Set down, please, without alteration, the lines of the entries below from the first through the one containing "need in marketing".

Extracted data START

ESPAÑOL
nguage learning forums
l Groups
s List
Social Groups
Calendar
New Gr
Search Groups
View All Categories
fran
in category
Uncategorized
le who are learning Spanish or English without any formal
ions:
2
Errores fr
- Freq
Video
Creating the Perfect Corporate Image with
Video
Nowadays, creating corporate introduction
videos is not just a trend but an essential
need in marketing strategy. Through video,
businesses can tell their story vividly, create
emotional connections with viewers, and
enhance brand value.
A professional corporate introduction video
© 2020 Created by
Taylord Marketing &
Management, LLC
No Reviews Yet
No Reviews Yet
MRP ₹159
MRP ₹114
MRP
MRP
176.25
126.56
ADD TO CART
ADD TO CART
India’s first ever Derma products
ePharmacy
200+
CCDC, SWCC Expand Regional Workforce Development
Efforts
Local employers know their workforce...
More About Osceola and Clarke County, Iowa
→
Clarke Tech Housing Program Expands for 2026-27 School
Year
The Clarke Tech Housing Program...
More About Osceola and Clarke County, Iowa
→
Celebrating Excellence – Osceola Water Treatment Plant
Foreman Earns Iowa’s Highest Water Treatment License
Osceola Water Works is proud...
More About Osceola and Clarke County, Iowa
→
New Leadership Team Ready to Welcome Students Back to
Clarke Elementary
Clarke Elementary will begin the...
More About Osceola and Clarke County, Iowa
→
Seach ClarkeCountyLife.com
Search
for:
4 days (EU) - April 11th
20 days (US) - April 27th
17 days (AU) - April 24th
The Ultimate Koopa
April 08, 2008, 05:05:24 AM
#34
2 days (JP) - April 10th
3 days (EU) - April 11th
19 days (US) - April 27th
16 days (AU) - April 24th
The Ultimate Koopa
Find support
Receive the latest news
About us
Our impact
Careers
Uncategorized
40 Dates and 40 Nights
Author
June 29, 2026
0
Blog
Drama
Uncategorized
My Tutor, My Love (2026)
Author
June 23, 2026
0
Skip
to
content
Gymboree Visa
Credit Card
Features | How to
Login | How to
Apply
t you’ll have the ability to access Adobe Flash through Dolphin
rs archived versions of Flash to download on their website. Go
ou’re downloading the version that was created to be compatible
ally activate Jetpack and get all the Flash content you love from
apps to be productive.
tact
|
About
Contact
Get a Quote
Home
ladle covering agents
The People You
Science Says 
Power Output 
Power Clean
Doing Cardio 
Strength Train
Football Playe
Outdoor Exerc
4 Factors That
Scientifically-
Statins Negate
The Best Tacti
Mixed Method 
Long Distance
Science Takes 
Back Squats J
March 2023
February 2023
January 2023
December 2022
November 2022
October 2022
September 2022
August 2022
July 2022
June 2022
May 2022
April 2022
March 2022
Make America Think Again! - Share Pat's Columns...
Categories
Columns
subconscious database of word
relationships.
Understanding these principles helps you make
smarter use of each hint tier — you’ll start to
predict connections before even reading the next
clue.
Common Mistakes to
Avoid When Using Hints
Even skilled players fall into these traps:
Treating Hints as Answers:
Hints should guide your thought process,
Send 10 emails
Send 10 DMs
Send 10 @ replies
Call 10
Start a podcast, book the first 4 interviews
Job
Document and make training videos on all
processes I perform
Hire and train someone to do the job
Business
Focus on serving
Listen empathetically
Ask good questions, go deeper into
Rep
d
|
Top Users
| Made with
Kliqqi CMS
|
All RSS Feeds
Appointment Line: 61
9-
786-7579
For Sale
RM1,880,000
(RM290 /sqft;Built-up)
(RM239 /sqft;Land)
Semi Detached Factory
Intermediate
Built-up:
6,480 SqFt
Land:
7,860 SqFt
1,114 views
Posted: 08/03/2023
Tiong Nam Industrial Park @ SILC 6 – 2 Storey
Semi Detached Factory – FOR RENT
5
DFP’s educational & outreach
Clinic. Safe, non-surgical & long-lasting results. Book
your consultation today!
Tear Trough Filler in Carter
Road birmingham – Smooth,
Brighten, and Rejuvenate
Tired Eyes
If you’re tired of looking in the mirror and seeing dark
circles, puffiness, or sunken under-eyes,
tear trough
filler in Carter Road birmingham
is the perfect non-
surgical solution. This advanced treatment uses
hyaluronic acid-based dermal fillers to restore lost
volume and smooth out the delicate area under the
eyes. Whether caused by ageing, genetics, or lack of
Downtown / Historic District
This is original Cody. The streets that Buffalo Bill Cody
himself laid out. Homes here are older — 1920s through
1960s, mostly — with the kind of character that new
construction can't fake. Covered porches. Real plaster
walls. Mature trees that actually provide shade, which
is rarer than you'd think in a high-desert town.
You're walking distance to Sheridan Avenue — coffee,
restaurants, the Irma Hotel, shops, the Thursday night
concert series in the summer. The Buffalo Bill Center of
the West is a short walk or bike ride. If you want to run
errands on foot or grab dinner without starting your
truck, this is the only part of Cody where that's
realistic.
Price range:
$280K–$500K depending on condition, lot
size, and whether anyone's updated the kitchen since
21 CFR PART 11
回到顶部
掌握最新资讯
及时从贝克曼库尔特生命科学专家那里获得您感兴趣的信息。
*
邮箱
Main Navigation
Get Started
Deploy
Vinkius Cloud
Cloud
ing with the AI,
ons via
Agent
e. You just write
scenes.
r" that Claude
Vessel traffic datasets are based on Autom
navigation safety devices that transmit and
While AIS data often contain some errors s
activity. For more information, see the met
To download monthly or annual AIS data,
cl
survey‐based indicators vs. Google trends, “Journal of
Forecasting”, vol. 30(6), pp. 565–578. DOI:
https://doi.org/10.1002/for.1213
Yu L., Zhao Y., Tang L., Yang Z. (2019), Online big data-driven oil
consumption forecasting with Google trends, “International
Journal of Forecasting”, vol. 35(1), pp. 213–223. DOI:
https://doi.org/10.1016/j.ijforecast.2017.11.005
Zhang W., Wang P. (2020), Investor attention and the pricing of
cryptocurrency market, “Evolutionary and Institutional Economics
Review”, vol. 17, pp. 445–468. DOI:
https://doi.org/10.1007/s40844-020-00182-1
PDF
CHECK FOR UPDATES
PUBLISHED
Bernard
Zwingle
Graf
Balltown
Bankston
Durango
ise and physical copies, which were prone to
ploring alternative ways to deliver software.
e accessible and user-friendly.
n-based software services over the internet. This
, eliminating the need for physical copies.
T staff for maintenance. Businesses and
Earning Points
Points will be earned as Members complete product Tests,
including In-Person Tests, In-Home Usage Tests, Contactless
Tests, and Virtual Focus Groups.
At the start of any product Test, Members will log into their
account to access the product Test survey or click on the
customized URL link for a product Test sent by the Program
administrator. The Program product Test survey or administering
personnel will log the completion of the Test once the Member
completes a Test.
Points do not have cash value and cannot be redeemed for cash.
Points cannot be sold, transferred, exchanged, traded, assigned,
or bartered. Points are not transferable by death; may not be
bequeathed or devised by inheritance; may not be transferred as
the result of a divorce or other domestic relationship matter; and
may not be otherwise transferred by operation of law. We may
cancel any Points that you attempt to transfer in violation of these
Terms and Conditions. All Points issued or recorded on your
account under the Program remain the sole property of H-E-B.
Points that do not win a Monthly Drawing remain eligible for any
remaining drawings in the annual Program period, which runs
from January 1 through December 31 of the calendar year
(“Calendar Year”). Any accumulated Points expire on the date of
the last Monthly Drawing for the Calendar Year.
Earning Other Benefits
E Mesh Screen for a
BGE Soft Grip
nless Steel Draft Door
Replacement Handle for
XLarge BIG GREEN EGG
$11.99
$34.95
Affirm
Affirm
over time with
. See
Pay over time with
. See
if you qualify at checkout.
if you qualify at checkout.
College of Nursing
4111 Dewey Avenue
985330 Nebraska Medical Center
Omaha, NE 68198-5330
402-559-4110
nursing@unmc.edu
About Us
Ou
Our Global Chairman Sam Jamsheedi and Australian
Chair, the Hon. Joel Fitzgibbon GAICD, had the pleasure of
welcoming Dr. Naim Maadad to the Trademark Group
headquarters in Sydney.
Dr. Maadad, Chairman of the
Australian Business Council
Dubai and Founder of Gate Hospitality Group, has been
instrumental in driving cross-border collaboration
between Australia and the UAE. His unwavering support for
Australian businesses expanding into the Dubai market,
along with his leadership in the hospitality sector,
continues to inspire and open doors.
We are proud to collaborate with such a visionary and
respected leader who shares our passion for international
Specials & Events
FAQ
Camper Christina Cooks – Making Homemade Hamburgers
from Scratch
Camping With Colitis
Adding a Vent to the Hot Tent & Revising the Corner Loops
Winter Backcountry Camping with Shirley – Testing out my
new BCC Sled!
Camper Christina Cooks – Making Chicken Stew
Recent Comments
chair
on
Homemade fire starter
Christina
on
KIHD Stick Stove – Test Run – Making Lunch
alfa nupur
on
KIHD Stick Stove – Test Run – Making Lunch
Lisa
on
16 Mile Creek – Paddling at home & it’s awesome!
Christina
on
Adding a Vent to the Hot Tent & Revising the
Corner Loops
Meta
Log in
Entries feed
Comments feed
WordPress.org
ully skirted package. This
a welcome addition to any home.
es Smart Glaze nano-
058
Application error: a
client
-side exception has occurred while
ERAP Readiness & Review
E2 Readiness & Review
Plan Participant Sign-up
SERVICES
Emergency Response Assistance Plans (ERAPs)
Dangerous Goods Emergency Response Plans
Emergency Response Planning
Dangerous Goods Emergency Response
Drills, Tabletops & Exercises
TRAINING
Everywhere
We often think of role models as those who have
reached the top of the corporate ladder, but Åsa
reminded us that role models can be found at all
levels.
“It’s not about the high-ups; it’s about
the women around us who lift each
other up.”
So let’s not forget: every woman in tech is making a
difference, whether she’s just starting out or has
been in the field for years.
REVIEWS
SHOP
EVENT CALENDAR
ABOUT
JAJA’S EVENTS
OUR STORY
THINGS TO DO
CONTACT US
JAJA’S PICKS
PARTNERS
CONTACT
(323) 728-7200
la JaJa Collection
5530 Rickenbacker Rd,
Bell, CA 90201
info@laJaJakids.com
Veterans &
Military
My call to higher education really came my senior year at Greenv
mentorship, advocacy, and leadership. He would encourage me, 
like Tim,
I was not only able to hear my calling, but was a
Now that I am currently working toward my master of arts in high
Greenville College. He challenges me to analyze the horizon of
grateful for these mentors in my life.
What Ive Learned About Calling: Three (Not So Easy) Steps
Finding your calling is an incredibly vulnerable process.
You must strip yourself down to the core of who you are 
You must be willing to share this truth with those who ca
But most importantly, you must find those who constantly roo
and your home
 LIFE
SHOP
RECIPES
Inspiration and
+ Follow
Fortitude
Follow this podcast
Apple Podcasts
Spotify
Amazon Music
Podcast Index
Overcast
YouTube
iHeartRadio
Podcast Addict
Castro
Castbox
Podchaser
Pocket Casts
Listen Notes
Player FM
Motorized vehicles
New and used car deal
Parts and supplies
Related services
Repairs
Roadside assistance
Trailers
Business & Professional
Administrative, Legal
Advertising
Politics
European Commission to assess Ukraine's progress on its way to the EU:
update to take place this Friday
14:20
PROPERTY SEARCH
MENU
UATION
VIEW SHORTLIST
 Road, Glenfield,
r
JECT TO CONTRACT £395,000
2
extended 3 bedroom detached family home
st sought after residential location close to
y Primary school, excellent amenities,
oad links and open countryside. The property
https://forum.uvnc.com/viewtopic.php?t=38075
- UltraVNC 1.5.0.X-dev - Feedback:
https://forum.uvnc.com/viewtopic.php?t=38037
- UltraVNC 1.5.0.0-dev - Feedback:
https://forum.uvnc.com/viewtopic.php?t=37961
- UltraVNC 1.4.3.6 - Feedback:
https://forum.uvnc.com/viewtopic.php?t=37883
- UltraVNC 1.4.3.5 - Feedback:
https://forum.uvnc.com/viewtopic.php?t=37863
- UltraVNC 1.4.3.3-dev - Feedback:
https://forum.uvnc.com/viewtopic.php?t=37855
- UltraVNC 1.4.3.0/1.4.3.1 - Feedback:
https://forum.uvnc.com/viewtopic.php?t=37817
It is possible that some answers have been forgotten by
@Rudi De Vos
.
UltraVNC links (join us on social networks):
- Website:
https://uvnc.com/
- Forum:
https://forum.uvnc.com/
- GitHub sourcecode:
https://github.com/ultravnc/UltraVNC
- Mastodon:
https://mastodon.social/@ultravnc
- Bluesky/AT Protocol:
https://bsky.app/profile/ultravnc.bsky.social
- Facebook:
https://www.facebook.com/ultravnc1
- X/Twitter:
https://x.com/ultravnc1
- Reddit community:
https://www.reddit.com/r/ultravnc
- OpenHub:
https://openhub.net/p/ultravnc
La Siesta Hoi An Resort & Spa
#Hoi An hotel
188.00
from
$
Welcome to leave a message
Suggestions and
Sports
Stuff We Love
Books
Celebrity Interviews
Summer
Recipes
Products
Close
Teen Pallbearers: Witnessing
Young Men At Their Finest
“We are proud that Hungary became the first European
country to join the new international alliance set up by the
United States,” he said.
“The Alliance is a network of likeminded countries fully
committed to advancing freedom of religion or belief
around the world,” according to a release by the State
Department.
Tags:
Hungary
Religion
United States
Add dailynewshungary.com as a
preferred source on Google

Extracted data END

Solution below –
ESPAÑOL
nguage learning forums
l Groups
s List
Social Groups
Calendar
New Gr
Search Groups
View All Categories
fran
in category
Uncategorized
le who are learning Spanish or English without any formal
ions:
2
Errores fr
- Freq
Video
Creating the Perfect Corporate Image with
Video
Nowadays, creating corporate introduction
videos is not just a trend but an essential
need in marketing strategy. Through video,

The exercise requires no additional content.